:: What is being asked ::
Copy the passage of the Williston forum thread that begins at the words "however.. *ANYONE* coming" and stops after the words "flip it big..".

:: Extract ::
=== Section Start ===

# North Dakota.. hellhole of the boomtown..



## creature (Jun 24, 2014)

currently in williston, ND..

what an amazing instance of human and planetary self destruction...

working towards the next adventure..

most days are 13 hours long, so being able to meet up on the spur of the moment is tough..
however.. *ANYONE* coming through here is welcome to at least a meal & provisions, possibly a shower & laundry.

very cool folks may be able to crash for a few days.

the workload is hellish & the company i work for has more fucking dementia than me..
i may snap at any moment & tell them to flip it big..

i *may* be able to hold out, & make another attempt at a material alternate reality...

in any case, for as long as i last the offer is good.

if i hit the road again, i'll post, because i'm prepping for another trip, depature date still undetermined.
maybe tomorrow morning..
maybe late september...

anybody needs a hand & i can help where i am, it'd be a fucking blast..

bow fucking wow wow wow..

j


----------



## TheWindAndRain (Jun 25, 2014)

I slept outside in Williston January and February, it was brutal. My camp got ransacked and vandalized. Such a strange place. Walked out of there with a couple thousand bucks though. I'm going to work there again possibly a couple weeks from now, possibly not until September.

I always worked for bakken (the temp place) what are you doing there?


----------



## creature (Jun 25, 2014)

Hey, wind..

yeah.. the winter was fucking brutal..
came out here in november, having been told there would be full time work..
went at it like hell for about two weeks, then everything shut the fuck down..

my van is diesel, & i didn't have a chance to winterize it.. the 2 weeks were about 60 hours each, & the housing was provided, so i wasn't worried.
over the next 3 months i averaged about 10 hours a week, with the van frozen in fucking place..
i was still housed, but i would have bailed in a heartbeat if i could have started my beast up...

march 12th rolled around & we got a thaw, so i got the fuck out..

i'm a surveyor by trade... keeps me in fuel & food, & allows me to make an ass of myself..

the new job isn't much better than the old, but at least i'm not in spittle laced shouting matches with the fucking violent alcoholic i was frozen next door to..
the asshole was my working partner, too...

what a fucking nightmare...

sorry about you're camp... yeah.. fucking 50 fucking degrees below fucking zero..
fucking weeks on end with highs in the negative fucking digits..

cabin fever & nihilism... 

not good..



anyways.. hanging it up for the evening..

message me if there's any important details.. 

like i said, if you're in the area, whatever resources i can make available, i will..

woof...


----------

=== Section End ===

:: Dataset records ::
=== Section Start ===

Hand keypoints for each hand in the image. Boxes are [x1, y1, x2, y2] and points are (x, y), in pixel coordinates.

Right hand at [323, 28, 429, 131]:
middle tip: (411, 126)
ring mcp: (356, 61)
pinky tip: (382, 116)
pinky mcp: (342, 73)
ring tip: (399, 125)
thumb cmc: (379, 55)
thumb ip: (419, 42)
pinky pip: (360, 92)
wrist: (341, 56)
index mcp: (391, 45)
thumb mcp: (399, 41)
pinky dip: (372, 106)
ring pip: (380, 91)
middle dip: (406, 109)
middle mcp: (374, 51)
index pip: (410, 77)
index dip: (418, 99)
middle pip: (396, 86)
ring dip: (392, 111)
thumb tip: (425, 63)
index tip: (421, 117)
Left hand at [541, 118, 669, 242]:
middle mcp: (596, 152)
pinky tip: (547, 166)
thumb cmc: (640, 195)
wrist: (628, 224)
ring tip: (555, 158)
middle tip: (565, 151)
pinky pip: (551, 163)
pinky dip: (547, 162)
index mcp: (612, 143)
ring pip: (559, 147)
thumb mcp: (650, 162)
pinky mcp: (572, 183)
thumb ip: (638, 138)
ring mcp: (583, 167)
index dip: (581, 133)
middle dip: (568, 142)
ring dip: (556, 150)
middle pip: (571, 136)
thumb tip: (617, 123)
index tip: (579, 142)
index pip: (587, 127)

=== Section End ===
=== Section Start ===

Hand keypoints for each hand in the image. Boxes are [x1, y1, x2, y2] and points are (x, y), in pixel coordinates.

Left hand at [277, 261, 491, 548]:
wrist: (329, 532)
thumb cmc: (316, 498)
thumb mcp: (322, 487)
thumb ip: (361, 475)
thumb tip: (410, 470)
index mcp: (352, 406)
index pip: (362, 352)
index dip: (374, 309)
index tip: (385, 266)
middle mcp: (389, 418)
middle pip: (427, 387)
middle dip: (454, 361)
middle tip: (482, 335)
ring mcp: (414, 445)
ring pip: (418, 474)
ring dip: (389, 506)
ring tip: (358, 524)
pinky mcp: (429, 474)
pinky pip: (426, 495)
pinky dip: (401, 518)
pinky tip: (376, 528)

=== Section End ===

:: Response to this exercise ::
however.. *ANYONE* coming through here is welcome to at least a meal & provisions, possibly a shower & laundry.

very cool folks may be able to crash for a few days.

the workload is hellish & the company i work for has more fucking dementia than me..
i may snap at any moment & tell them to flip it big..